爆笑の妖精と涙の行方

ポロポ

爆笑の妖精と涙の行方

 深い森の奥に、その妖精は住んでいた。名はルーファ。彼は妖精の中でも珍しい「笑いの妖精」で、どんな悲しいことがあっても笑ってしまう困り者だった。


 ある日、盗賊団が森に現れた。彼らの目的は「妖精の涙」。その涙は万能薬とされ、高値で取引される貴重なものだった。妖精は強い悲しみや苦しみを感じたときに涙を流す。ならば、無理にでも泣かせればいい。そう考えた盗賊団は、ルーファを捕まえて涙を搾り取ることにした。


「さあ、泣け!」


 盗賊団の男たちはルーファを縛り、あれこれと脅してみせた。しかし、ルーファはケラケラと笑うばかり。


「いてて、やめろってば!」

「泣けって言ってんだよ!」

「くっ、くふっ……がはははは!」


 どれだけ痛めつけても、ルーファは泣くどころか声を上げて笑い転げるのだった。困った盗賊団は、ルーファに悲しい話を聞かせ始めた。

 男の一人が口を開く。


「俺の昔話をしてやるよ……ガキの頃、腹が減ってなぁ……」

「くっ、くっ……ごめん、声が、くくっ!」


 盗賊団の男は真剣に過去の不幸を語っているのに。
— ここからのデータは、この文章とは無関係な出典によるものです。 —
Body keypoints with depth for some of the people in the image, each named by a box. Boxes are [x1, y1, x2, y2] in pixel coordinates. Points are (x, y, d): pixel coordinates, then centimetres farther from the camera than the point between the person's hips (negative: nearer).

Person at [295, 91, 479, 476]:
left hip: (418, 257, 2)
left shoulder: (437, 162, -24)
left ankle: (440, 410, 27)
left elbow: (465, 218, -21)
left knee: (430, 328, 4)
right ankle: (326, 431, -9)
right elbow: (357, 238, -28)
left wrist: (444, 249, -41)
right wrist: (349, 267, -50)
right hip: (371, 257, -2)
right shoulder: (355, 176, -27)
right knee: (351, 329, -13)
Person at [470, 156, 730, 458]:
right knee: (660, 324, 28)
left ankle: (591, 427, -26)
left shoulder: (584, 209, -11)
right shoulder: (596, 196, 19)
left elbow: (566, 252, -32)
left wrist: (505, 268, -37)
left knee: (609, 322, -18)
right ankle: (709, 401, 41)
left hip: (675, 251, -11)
それに反してルーファは声を押し殺して笑い転げている。男の話がどんなに悲しくても、ルーファの笑い声は止まらなかった。次第に盗賊たちまでつられて笑い出し、ついには全員が笑い続けるという奇妙な状況になった。


「は、腹が痛え!」

「おい、笑いが止まんねぇぞ!」


 ルーファの魔法は、聞いた者の「悲しみ」を「笑い」に変える力だった。哀れな盗賊団は涙を流しながら爆笑し続け、とうとう村へと戻るしかなくなった。
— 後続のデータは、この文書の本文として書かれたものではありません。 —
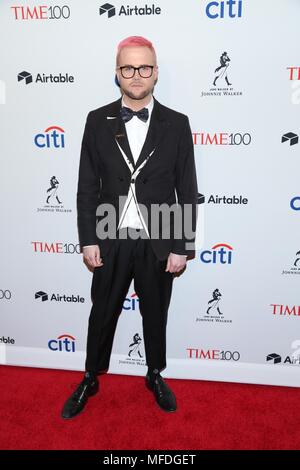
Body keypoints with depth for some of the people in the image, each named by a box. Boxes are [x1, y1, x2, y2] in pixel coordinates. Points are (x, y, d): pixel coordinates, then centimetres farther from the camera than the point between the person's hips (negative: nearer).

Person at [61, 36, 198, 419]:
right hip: (111, 241, 1)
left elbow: (187, 191, -3)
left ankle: (155, 376, 42)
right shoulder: (97, 121, -1)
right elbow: (87, 187, 0)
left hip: (159, 243, 0)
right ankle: (90, 380, 39)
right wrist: (88, 240, -4)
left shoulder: (177, 124, -3)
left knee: (155, 316, 17)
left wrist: (182, 246, -6)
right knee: (101, 316, 16)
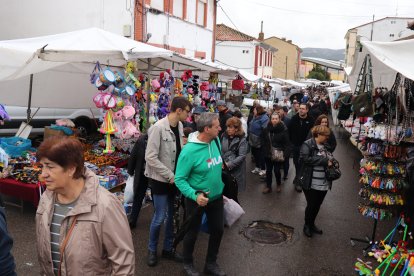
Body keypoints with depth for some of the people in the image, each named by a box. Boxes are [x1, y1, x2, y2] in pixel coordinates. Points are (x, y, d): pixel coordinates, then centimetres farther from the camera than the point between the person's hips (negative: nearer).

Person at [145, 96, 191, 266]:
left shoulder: (179, 126, 2)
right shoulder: (158, 128, -20)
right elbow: (150, 158, -21)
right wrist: (169, 175, -19)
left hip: (174, 178, 7)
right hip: (160, 179, -7)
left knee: (171, 216, 15)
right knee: (160, 217, 1)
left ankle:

 それから数日後、盗賊団の仲間が笑いながら村の広場で踊っている姿が目撃された。村人たちは最初こそ不審がったが、次第に彼らの陽気な笑い声に惹かれ、盗賊団は「喜びを届ける芸人」として活動するようになった。


「悲しい話があったら、俺たちに任せろ!」

「ルーファの笑いの魔法で、笑いと幸せを届けるんだ!」


 そう語る盗賊団の団長の胸元には、小さなガラス瓶が光っていた。瓶の中には、ルーファがこっそり流した一粒の涙が輝いていた。それは「笑いが止まらないほど幸せだった」ときに生まれた、特別な涙だった。


 ルーファは遠くの森の奥で、今日も笑い声を響かせていた。